>> Begin Excerpted text

But in that case, why do we try to valueize it again?  It feels like
we're conflating two things.

Richard
Marc Glisse July 26, 2017, 9:57 a.m. UTC | #24
On Wed, 26 Jul 2017, Richard Sandiford wrote:

> Marc Glisse <marc.glisse@inria.fr> writes:
>> On Wed, 26 Jul 2017, Richard Sandiford wrote:
>>> Richard Biener <richard.guenther@gmail.com> writes:
>>>> On Tue, Jul 25, 2017 at 7:45 PM, Marc Glisse <marc.glisse@inria.fr> wrote:
>>>>> On Tue, 25 Jul 2017, Richard Biener wrote:
>>>>>
>>>>>>> I think we need Richard to say what the intent is for the valueization
>>>>>>> function. It is used both to stop looking at defining stmt if the return
>>>>>>> is
>>>>>>> NULL, and to replace/optimize one SSA_NAME with another, but currently it
>>>>>>> seems hard to prevent looking at the defining statement without
>>>>>>> preventing
>>>>>>> from looking at the SSA_NAME at all.
>>>>>>
>>>>>>
>>>>>> Yeah, this semantic overloading is an issue.  For gimple_build we have
>>>>>> nothing
>>>>>> to "valueize" but we only use it to tell genmatch that it may not look at
>>>>>> the
>>>>>> SSA_NAME_DEF_STMT.
>>>>>>
>>>>>>> I guess we'll need a fix in genmatch...
>>>>>>
>>>>>>
>>>>>> I'll have a look tomorrow.
>>>>>
>>>>>
>>>>> My impression yesterday was that we could replace the current do_valueize
>>>>> wrapper by 2 wrappers (without touching the valueize callbacks):
>>>>> - may_check_def_stmt, which returns a bool corresponding to the current
>>>>> do_valueize != NULL_TREE
>>>>> - maybe_valueize, which tries to valueize, but if it gets a NULL_TREE, it
>>>>> returns its argument unchanged.
>>>>>
>>>>> Not very confident about it though.
>>>>
>>>> Note I've been there in the past (twice I think) but always ran into existing
>>>> latent issues.  So hopefully we've resolved those, I'm testing the following
>>>> simplified variant of what I had back in time.

>> End Excerpted text
>> Begin Given records

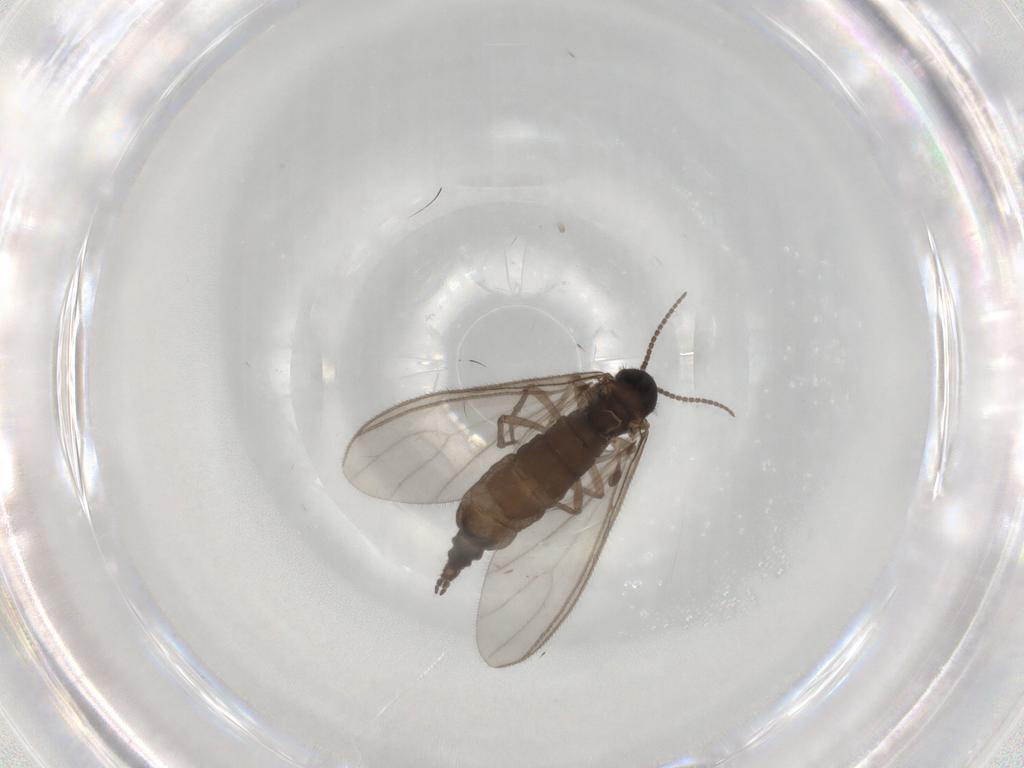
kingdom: Animalia
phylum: Arthropoda
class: Insecta
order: Diptera
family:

>> End Given records

In the excerpted text, which two wrappers does Marc Glisse suggest could replace the current do_valueize wrapper?

Finished exercise
may_check_def_stmt and maybe_valueize.